- Opening Delimiter -
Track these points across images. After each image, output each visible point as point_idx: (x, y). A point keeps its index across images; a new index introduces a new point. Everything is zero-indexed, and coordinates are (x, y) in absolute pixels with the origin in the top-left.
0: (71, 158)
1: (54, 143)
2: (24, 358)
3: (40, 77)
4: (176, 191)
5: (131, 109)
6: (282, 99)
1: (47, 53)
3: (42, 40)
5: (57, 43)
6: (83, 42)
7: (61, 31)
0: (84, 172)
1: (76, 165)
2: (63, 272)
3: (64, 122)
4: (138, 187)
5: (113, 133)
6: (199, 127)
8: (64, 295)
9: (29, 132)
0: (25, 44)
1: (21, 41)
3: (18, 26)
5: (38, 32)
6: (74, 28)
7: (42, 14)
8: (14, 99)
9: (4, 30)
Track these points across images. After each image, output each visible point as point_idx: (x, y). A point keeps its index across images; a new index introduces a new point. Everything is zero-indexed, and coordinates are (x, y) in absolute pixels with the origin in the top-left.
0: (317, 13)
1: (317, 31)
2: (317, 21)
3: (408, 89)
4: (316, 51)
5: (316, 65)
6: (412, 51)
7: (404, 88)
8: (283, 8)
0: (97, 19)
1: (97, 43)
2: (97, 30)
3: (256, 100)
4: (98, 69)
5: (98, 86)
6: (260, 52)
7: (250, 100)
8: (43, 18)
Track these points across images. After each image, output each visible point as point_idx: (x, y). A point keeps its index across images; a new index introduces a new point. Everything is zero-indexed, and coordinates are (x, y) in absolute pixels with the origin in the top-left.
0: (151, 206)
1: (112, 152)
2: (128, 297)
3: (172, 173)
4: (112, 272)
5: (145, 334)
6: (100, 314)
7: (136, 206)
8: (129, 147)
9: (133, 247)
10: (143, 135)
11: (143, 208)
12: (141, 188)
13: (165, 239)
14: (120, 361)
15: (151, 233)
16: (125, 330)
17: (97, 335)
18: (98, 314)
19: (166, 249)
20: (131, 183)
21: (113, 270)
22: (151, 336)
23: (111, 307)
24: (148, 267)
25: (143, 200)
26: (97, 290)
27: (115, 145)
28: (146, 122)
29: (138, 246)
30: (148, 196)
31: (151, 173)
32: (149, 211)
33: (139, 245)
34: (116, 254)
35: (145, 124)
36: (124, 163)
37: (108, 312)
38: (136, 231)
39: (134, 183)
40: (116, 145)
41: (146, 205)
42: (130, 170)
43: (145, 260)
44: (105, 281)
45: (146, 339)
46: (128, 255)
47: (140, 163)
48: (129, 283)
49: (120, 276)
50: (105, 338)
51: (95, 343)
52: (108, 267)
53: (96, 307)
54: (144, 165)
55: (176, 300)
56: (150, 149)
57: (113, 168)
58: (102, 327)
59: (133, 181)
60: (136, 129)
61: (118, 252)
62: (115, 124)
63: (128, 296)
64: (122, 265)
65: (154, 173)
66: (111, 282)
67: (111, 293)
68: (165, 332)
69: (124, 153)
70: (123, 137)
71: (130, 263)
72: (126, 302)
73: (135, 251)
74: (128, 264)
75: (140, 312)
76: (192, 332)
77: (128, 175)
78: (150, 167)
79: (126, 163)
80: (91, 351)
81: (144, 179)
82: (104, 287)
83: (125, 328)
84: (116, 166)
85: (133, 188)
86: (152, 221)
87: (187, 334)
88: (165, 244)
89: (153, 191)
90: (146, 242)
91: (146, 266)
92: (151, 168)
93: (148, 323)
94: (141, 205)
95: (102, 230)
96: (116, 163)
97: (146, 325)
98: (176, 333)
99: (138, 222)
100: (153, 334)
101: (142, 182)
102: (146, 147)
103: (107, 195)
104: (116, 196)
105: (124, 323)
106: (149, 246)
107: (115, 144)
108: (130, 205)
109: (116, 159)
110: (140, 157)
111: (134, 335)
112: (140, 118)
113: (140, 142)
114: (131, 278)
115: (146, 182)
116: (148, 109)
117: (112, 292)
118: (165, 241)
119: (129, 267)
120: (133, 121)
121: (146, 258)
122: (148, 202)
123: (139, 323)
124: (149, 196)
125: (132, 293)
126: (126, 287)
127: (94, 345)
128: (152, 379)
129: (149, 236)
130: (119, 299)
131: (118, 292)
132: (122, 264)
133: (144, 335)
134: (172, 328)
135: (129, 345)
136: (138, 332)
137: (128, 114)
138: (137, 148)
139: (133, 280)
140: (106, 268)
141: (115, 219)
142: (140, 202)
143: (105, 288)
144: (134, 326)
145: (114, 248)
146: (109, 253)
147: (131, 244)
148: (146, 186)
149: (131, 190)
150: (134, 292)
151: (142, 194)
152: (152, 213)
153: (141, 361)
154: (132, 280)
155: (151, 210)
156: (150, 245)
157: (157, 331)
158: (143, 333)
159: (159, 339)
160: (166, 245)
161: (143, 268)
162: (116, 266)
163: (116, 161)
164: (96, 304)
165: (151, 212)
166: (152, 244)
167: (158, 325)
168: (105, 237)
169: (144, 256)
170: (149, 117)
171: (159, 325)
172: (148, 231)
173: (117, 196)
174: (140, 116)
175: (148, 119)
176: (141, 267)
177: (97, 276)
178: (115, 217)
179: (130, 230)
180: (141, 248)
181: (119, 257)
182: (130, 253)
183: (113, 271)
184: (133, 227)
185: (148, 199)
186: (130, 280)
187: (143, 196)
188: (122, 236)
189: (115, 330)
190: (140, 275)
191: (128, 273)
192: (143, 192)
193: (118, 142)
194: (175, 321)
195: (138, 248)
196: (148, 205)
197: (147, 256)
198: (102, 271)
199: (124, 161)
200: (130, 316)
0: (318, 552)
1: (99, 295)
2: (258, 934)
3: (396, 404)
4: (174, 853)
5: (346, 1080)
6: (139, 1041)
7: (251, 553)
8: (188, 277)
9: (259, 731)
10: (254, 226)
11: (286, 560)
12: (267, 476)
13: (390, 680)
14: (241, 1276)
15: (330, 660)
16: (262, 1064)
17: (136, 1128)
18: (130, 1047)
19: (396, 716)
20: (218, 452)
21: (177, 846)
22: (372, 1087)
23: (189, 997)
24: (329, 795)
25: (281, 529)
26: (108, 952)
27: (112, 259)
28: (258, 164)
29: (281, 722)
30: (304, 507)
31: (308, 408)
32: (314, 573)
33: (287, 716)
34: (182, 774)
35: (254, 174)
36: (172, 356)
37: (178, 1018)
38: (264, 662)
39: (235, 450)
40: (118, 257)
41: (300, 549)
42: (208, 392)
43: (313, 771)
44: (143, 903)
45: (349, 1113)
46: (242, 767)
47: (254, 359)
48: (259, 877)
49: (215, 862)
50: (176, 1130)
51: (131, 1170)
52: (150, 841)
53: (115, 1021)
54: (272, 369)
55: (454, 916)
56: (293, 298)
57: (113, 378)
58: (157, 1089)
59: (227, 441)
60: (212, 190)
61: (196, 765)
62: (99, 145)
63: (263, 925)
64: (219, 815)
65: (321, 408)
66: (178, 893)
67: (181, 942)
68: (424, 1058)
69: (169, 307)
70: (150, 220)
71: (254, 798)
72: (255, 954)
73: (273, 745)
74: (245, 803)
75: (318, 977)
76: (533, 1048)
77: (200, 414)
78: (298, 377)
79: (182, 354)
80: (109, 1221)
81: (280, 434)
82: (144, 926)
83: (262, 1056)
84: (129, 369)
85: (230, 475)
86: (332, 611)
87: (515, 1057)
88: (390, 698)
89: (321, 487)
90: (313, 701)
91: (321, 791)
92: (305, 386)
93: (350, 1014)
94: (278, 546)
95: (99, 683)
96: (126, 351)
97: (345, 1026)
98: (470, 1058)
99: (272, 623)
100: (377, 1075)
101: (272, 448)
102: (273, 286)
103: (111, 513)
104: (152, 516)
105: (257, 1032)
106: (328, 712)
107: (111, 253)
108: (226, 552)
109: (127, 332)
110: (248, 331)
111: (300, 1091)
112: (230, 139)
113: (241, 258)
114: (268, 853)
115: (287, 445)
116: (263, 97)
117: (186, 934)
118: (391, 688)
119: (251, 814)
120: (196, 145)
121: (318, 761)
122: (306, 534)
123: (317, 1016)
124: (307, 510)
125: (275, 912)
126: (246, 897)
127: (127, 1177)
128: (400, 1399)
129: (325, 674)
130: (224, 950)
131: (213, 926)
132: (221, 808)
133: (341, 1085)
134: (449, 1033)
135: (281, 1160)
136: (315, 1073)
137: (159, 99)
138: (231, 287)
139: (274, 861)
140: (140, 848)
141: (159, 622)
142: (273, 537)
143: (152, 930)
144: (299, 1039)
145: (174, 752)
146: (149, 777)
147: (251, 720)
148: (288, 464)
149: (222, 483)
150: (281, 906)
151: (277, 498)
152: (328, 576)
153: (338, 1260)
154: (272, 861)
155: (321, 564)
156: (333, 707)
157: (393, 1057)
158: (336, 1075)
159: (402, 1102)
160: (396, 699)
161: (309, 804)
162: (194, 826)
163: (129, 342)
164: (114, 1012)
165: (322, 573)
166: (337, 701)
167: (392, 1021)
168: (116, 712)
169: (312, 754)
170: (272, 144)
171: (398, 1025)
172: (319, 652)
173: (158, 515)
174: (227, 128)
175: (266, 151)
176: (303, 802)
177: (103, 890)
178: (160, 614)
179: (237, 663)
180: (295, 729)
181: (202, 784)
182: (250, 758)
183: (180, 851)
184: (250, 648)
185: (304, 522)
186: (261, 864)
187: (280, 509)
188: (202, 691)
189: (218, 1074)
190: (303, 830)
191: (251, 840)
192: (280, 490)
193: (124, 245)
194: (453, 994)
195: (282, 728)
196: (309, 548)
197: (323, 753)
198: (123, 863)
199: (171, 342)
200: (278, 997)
- Closing Delimiter -
▶ [Brief] Write out exactly the lines above from the line with "115: (146, 182)" through the line with "199: (124, 161)", both of them included, and leave out all other lines.

▶ [Output below]
115: (146, 182)
116: (148, 109)
117: (112, 292)
118: (165, 241)
119: (129, 267)
120: (133, 121)
121: (146, 258)
122: (148, 202)
123: (139, 323)
124: (149, 196)
125: (132, 293)
126: (126, 287)
127: (94, 345)
128: (152, 379)
129: (149, 236)
130: (119, 299)
131: (118, 292)
132: (122, 264)
133: (144, 335)
134: (172, 328)
135: (129, 345)
136: (138, 332)
137: (128, 114)
138: (137, 148)
139: (133, 280)
140: (106, 268)
141: (115, 219)
142: (140, 202)
143: (105, 288)
144: (134, 326)
145: (114, 248)
146: (109, 253)
147: (131, 244)
148: (146, 186)
149: (131, 190)
150: (134, 292)
151: (142, 194)
152: (152, 213)
153: (141, 361)
154: (132, 280)
155: (151, 210)
156: (150, 245)
157: (157, 331)
158: (143, 333)
159: (159, 339)
160: (166, 245)
161: (143, 268)
162: (116, 266)
163: (116, 161)
164: (96, 304)
165: (151, 212)
166: (152, 244)
167: (158, 325)
168: (105, 237)
169: (144, 256)
170: (149, 117)
171: (159, 325)
172: (148, 231)
173: (117, 196)
174: (140, 116)
175: (148, 119)
176: (141, 267)
177: (97, 276)
178: (115, 217)
179: (130, 230)
180: (141, 248)
181: (119, 257)
182: (130, 253)
183: (113, 271)
184: (133, 227)
185: (148, 199)
186: (130, 280)
187: (143, 196)
188: (122, 236)
189: (115, 330)
190: (140, 275)
191: (128, 273)
192: (143, 192)
193: (118, 142)
194: (175, 321)
195: (138, 248)
196: (148, 205)
197: (147, 256)
198: (102, 271)
199: (124, 161)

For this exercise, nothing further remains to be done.